この作品は、短めのAmbient/Droneを4トラック収めた小品。やや粒子の粗い(Lo-Fiといってよいのか)サンドペーパーのようなテクスチュアからは、Drone musicとしてのShoegazeという表現も可能なのかもしれない。黄昏時の空に眺める不安定な雲の流れのような、ゆるやかでスムースで、ほんの少し陰りのあるサウンドスケープは、リスナーの心を、知らず穏やかにする。

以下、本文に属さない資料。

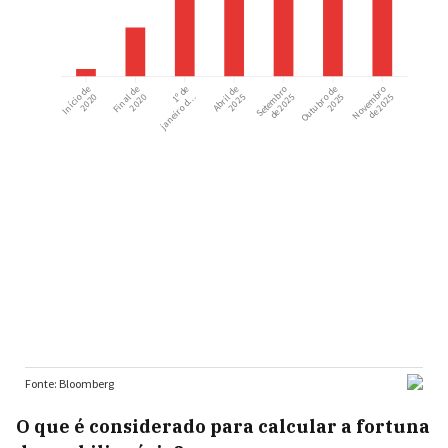
O que é considerado para calcular a fortuna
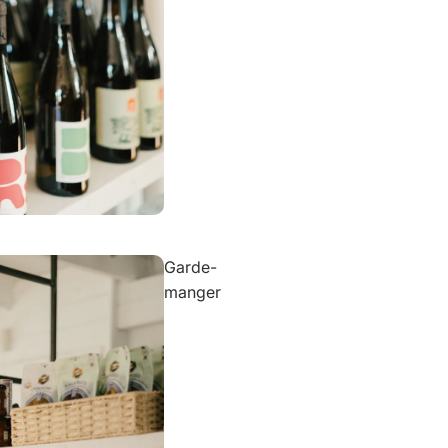
Garde-
manger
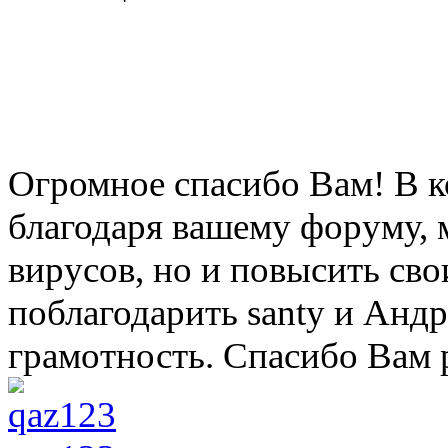
Огромное спасибо Вам! В к
благодаря вашему форуму, м
вирусов, но и повысить сво
поблагодарить santy и Андре
грамотность. Спасибо Вам 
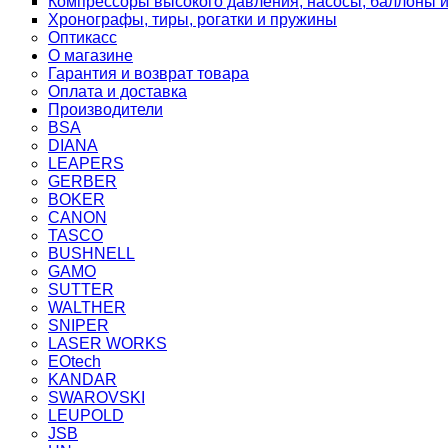
Компрессоры высокого давления, насосы, баллоны и
Хронографы, тиры, рогатки и пружины
Оптикасс
О магазине
Гарантия и возврат товара
Оплата и доставка
Производители
BSA
DIANA
LEAPERS
GERBER
BOKER
CANON
TASCO
BUSHNELL
GAMO
SUTTER
WALTHER
SNIPER
LASER WORKS
EOtech
KANDAR
SWAROVSKI
LEUPOLD
JSB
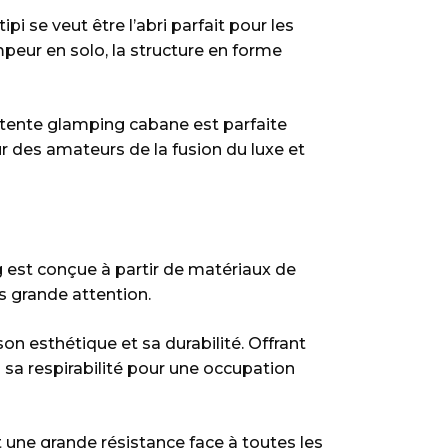
pi se veut être l’abri parfait pour les
eur en solo, la structure en forme
a tente glamping cabane est parfaite
eur des amateurs de la fusion du luxe et
g est conçue à partir de matériaux de
us grande attention.
son esthétique et sa durabilité. Offrant
i sa respirabilité pour une occupation
nt une grande résistance face à toutes les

映像におきかえて表現することが許されるなら、ズバリ8mmフィルムのそれだろう。輪郭の丸みから生まれるアナログ感覚。ぼやけた輪郭は、まるで頭の中にある記憶のようで。それはすぐにノスタルジアに結びつく。ブラウン管。ビデオテープ。カセットテープ。今とは切り離された(あるいは失われた)、あの頃。サウンドのかすかな粗さが生むざらついた感覚が、風の音だとすれば、電子の波、その持続にあるゆらぎは、揺れる木々の間からチラチラと漏れる陽光のそれ。そのまぶしさに目を細めながら、リスナーは(いや私は)、つかまえられない記憶をつかもうとして、ノスタルジアの中を、浮かび続ける。

アッパーでもダウナーでもなく。おだやかな水面をたゆたうような、独特の浮遊感が、全編でキープされている。仰々しさもなく。音楽的でもない。けれど、よい作品だと思います。収録時間も冗長さがなく、コンパクトで聴きやすい。最近は入浴中にAmbient/Droneを聴いてみたりしているのだけれど、そのレパートリーに加えてみたいと思います。気持ちよさそうだ。恍惚が訪れるやもしれぬ。